Die CRM-expo 2012 stellt den Menschen in den Mittelpunkt, – wen auch sonst. Auch die durch die Leitmesse für CRM vermittelte Erkenntnis, dass sich die heutigen Kunden nicht mehr binden lassen wollen, ist bereits hinlänglich verbreitet. Vom Wechsel der Kundenbindung hin zur Kunden-ver-bindung muss kaum noch ein Anbieter überzeugt werden. Im übrigen haben immer schon die Kunden entschieden, von wem und für welchen Zeitraum sie ihre Leistungen beziehen möchten.

Anbieterbindung schlägt Kundenbindung

Smarter wäre es sicherlich, den Umkehrschluss zu fokussieren; und zwar Kundenbindung durch Anbieterbindung zu ersetzen; und damit dem Kunden zu vermitteln, dass er imstande ist, einen Anbieter zwingend auf bestimmte Leistungen zu verpflichten. Genau das ist die Anziehungskraft, die eine Kunden-ver-bindung aufbaut und aufrechterhält. Diese Vorgehensweise offenbart sich bei Unternehmen, die eher auf ihr “Leistungsversprechen” als auf ihr “Angebot” aufmerksam machen.

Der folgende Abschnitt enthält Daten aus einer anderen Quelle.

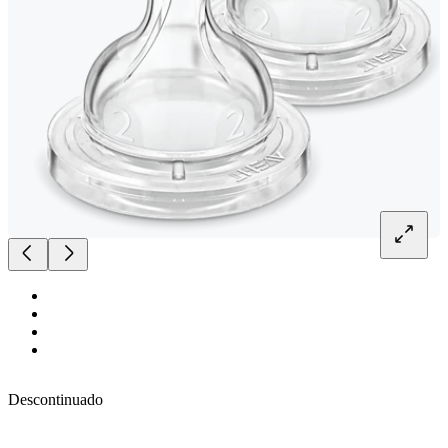
Descontinuado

Anbieterbindung – eine Vertrauenssache

Ob vereinbarte “Bindungen” zwischen Kunden und Anbietern Bestand haben, hängt in der Regel davon ab, ob sie auch vereinbarungsgemäss gelebt und angepasst werden; andernfalls können sie sich auch schnell wieder auflösen. Gleichwohl gibt es auch Vereinbarungen, die ein Kunde – wenn er sie einmal eingegangen ist – nicht so ohne weiteres und kurzfristig von einem anderen Anbieter beziehen kann; umso gravierender greift die Verpflichtung des betreffenden Anbieters gegenüber dem Kunden.